This may come as a shock to some of you, but I have a history of stalking.

It’s true, as soon as I meet someone new, provided I remember their name or something about them, I will Google them, Facebook them, Twitter them, and proceed to find out as much as I can about them via the magic of the Internet.

It’s only when this comes up in conversation that I remember not everyone does the same. Sure, some people do it when they are about to go out on a date (to make sure they other person is not a real stalker, no doubt) or before purchasing a big-ticket item from someone on Craigslist. The extent of my curiosity has raised more than a few eyebrows, however, and though I understand the arguments to the contrary, I think that making information about yourself available and being able to find out information about others is a step forward for society, not a step back.

But first, let’s address the issues people usually have with my stalkerish ways.

One argument that often comes up is that it takes some of the mystery out of meeting someone. The investigative process that once took years can now take minutes, and all those fun little idiosyncrasies might be outed prematurely. What will you talk about if you already know what bands they like, politicians they hate, and have already seen their photos from their trip to the Grand Canyon?

Another argument goes something like this: as more information about you becomes available online, the less control you have over your reputation. If there is a vehicle (like Facebook) available where people can post photos of you and tag them with your name, those photos are much more likely to show up in search results, thereby staining your otherwise spotless reputation.

My issue with both of these arguments is that they don’t consider 1) the direction the world and its relationship with technology is going, 2) the benefits that come with the baggage of having a ‘brand you’ online, and 3) that having a hands-off attitude toward the Internet and its impact on the real world can be much more harmful than taking the time to use it thoughtfully.

It’s undeniable that as the global populace becomes more and more comfortable with the Internet and other technologies, styles and customs and people are changing as well. This is an invention that changed the global economy, and at the same time it has changed our vernacular and religions and how we read maps and just about everything else in the world. To think that by not putting information about yourself online you will keep that information secret is a false assumption. Similarly, to deny yourself access to the same flow of information that everyone else has access to hurts no one but you. To be out of the loop is not romantic, it’s foolhardy.

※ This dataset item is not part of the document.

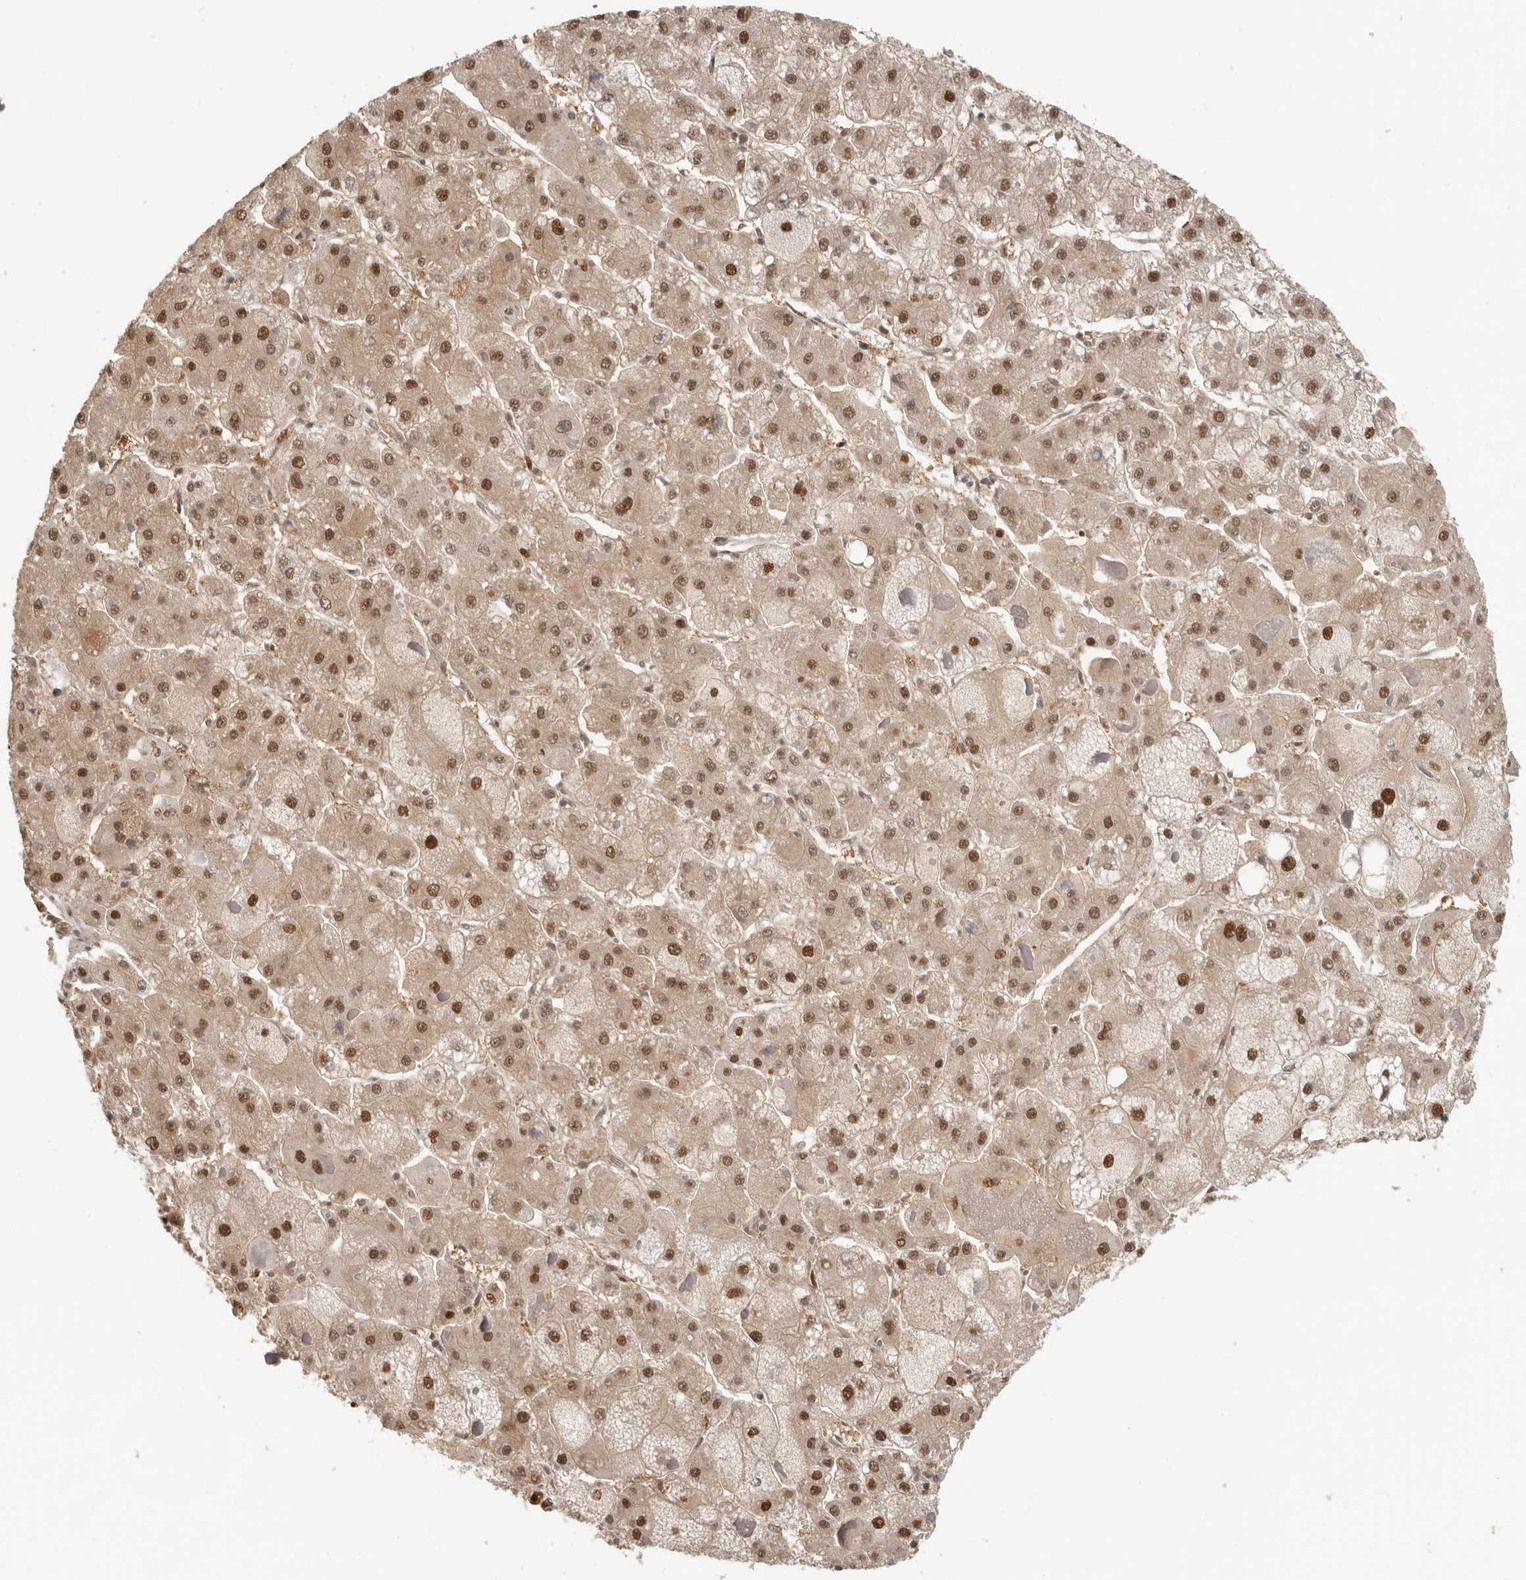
{"staining": {"intensity": "moderate", "quantity": ">75%", "location": "cytoplasmic/membranous,nuclear"}, "tissue": "liver cancer", "cell_type": "Tumor cells", "image_type": "cancer", "snomed": [{"axis": "morphology", "description": "Carcinoma, Hepatocellular, NOS"}, {"axis": "topography", "description": "Liver"}], "caption": "Immunohistochemistry histopathology image of neoplastic tissue: human liver cancer (hepatocellular carcinoma) stained using immunohistochemistry shows medium levels of moderate protein expression localized specifically in the cytoplasmic/membranous and nuclear of tumor cells, appearing as a cytoplasmic/membranous and nuclear brown color.", "gene": "PSMA5", "patient": {"sex": "female", "age": 73}}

Think of all the things we have today that are made possible by technology. GPS. One-click purchasing of just about anything from your mobile phone. Video games that operate by reading your brain waves. It’s incredible, really, but to get the full benefit from these technologies, in many cases you have to sacrifice a portion of your anonymity. You cannot take full advantage of 23andMe‘s at-home DNA test without spitting into a cup and sending it off to be analyzed in a lab. That in itself could be construed as pretty violating to some, but even more value can be gained by making your genetic information available on their partner-site, Ancestry.com. It’s like karma: the more you give, the more you get.

Think of it! You can find people who are related to your by having your DNA analyzed, from home, and then connect with relatives you didn’t know you had online through a social network. We live in the future, people, but if you aren’t willing to give a little and contribute to the global information wiki, then you miss out on the premium fruits of humanity’s labor.

Finally, by not playing an active role in the flow of information (especially as it relates to you), your personal brand can suffer. Anything negative or untrue will go unchallenged, either because you don’t know about it or because you don’t have enough of a reputation online to challenge it with authority. It’s a big responsibility, and perhaps not one that you would have chosen to take on, but if you do care what is attributed to your name, the reality is that you had better play at least a small part in the digital sector lest you should be left without recourse because of your disinterest.

Update: May 15, 2016

Thankfully, a lot of the pushback against technology that I describe above is no longer true. Or at least not true in the same way.

There’s actually a more organized front that runs counter to the always-on networks we’re all plugged into, but that counter-movement exists largely because we all use these networks so much, not because we fear and don’t understand them. People take digital sabbaticals because they’re always one their devices, not because they’re afraid of Facebook.

That said, I still think the arguments about owning your online brand are quite valid. Many of us are online, but don’t use the tools available well, which tends to offer you just as little defense against the dangers of identity theft and reputation attacks as not being there to begin with.

Much better to understand the tools, use them just enough to assume ownership of your identity, and maybe put out a few tendrils to ensure you have access to opportunities should they arise, and then establish boundaries so that you aren’t overwhelmed by the options available: turn off most notifications, block contacts from people who aren’t relevant to your life, post only when you have something to say, and so on. Own the technology, don’t be owned by it.